VI Domenica di Pasqua – Ascensione del Signore
Commento al Vangelo Mc 16, 15-20
Che cosa celebriamo nella solennità dell’Ascensione del Signore? Innanzitutto il compimento della missione del Figlio: “Sono uscito dal Padre e sono venuto nel mondo; ora lascio di nuovo il mondo e vado al padre” (Gv 16,28).
Il mistero dell’amore di Dio per l’uomo, manifestato come discesa e abbassamento nell’incarnazione, trova la sua pienezza nell’Ascensione, con cui il Figlio porta nella vita trinitaria la carne umana e ci conduce a confessare che alla destra del Padre siede ormai un corpo umano, la carne di Cristo che è anche la nostra carne, la condizione della nostra umanità. Nel Cristo asceso “quale primogenito tra molti fratelli” (Rm 8,29) c’è la caparra della nostra destinazione ultima, c’è la memoria della nostra chiamata alla piena “partecipazione alla natura divina” (2Pt 1,4).
Così l’Ascensione celebra anche il mistero della salvezza a cui siamo chiamati: la vita in Dio per sempre nel Figlio. E infine nell’Ascensione contempliamo il compimento di una parola della Scrittura. Il Cristo che sale al cielo e siede alla destra del Padre adempie al comando “Siedi alla mia destra” (Sal 110,1) rivolto da Dio al re-messia nell’Antico Testamento e che accompagnava l’ascesa al trono e la presa di possesso, da parte del nuovo re, del palazzo regale che si trovava appunto alla destra del Tempio, della dimora di Dio. L’Incarnazione e l’Ascensione sono allora i due poli di un unico mistero di obbedienza del Figlio alla volontà di amore e di salvezza universale del Padre.

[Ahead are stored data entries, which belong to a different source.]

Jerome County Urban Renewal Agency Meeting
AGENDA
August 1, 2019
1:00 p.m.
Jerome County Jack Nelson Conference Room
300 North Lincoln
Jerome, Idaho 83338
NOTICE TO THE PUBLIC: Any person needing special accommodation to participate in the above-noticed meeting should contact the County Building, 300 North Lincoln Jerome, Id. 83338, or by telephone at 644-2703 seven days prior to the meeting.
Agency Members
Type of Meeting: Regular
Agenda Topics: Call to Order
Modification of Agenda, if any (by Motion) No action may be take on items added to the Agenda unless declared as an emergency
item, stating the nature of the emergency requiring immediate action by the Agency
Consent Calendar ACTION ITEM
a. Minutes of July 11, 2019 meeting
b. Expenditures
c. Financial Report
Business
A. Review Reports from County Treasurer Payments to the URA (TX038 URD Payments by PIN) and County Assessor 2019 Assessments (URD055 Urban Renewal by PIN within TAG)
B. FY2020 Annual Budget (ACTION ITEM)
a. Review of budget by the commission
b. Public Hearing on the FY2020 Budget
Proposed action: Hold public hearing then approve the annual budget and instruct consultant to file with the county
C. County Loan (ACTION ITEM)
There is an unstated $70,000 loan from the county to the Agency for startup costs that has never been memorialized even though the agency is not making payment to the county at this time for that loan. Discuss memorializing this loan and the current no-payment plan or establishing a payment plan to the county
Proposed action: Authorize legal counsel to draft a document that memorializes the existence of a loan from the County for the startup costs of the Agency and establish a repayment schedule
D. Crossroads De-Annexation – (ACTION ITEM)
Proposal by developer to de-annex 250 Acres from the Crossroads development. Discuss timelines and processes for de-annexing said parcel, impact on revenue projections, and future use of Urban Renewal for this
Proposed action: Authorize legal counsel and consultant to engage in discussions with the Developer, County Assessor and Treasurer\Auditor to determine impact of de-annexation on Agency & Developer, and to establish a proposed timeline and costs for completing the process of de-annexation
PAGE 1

Le parole poi, dice Qoelet, “sono come frecce” (Qo 12,11): esse indicano, orientano, danno un senso e una direzione. Sono dunque un’altra forma di presenza del Signore. Forma che implica la memoria e l’interpretazione da parte dei discepoli. Si tratta di ricordare ciò che il Signore ha detto e di interpretalo per viverlo nel nuovo contesto. Di certo, nel testo odierno di Marco, tra le parole pronunciate da Gesù immediatamente prima della sua ascensione al cielo, vi è il comando di andare e annunciare il vangelo ovunque: la missione e la predicazione della chiesa coprono il “vuoto” dell’assenza fisica di Gesù. “Andate in tutto il mondo e predicate il vangelo a ogni creatura” (Mc 16,15). Sta alla chiesa rendere presente il volto di Cristo nel tempo in cui l’ascensione l’ha sottratto alla vista, nel tempo tra la Pasqua e la Parusia. Sta alla chiesa renderlo presente tra gli uomini.

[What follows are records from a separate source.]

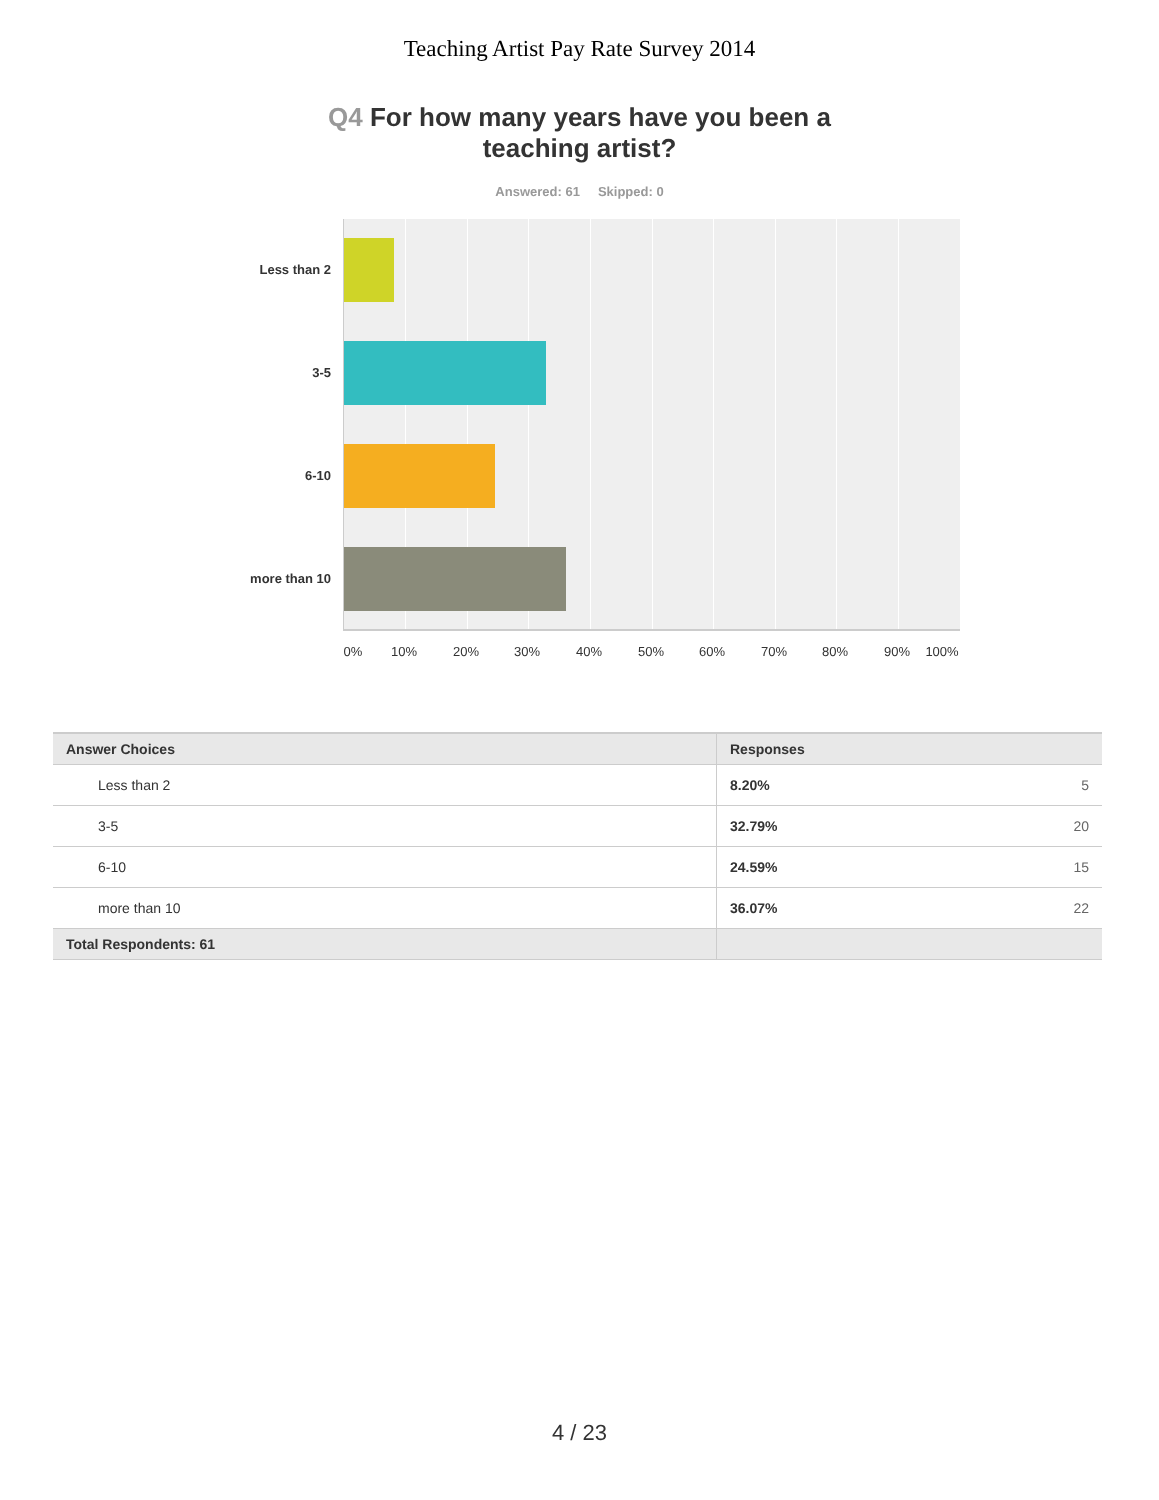Teaching Artist Pay Rate Survey 2014
Q4 For how many years have you been a teaching artist?
Answered: 61 Skipped: 0
Less than 2
3-5
6-10
more than 10
0% 10% 20% 30% 40% 50% 60% 70% 80% 90% 100%
| Answer Choices | Responses | |
| --- | --- | --- |
| Less than 2 | 8.20% | 5 |
| 3-5 | 32.79% | 20 |
| 6-10 | 24.59% | 15 |
| more than 10 | 36.07% | 22 |
| Total Respondents: 61 | | |
4 / 23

In questi giorni si è concluso il Ramadan, il tempo sacro dei musulmani nel quale, per un mese all’anno, i fedeli islamici rinunciano ad ogni attività lavorativa (o viene diminuita fortemente) e ad ogni attività (compreso mangiare, fumare e tutto quello che distoglie dalla vita spirituale) dall’alba al tramonto. Una rinuncia che apre loro le porte del perdono dell’Altissimo. E’ un periodo molto duro, dove la parola (il corano) e la preghiera rivelano una grande sofferenza; i volti delle persone sembrano solcati dalla certezza di una sorte inevitabile: la rassegnazione sulla decisione finale di Allah. Molti commentatori tendono a far coincidere il tempo del ramadan con la nostra quaresima, ma il senso è profondamente diverso. La famiglia di Fares (il mio amico sarto) me l’ha chiarito in maniera semplice ma lampante. “Vedi padre, se noi rinunciamo a qualcosa per un certo tempo, lo facciamo con la certezza che avremo molto di più in un tempo successivo. Altrimenti il sacrificio non avrebbe senso. Se Gesù ha detto che avremo la vita eterna e noi siamo mortali, occorre sicuramente fare un sacrificio. I miei figli imparano che se devono stare attenti a come parlano, come vestono, cosa mangiano e come si esprimono senza tradire quello che sono (cristiani) perché viviamo in un paese islamico, imparano ad essere liberi, con qualche sacrificio, ma questo li fortifica ed è un bel punto in avanti per la vita eterna”. Semplice come una colomba, prudente come un serpente. Il genio cristiano.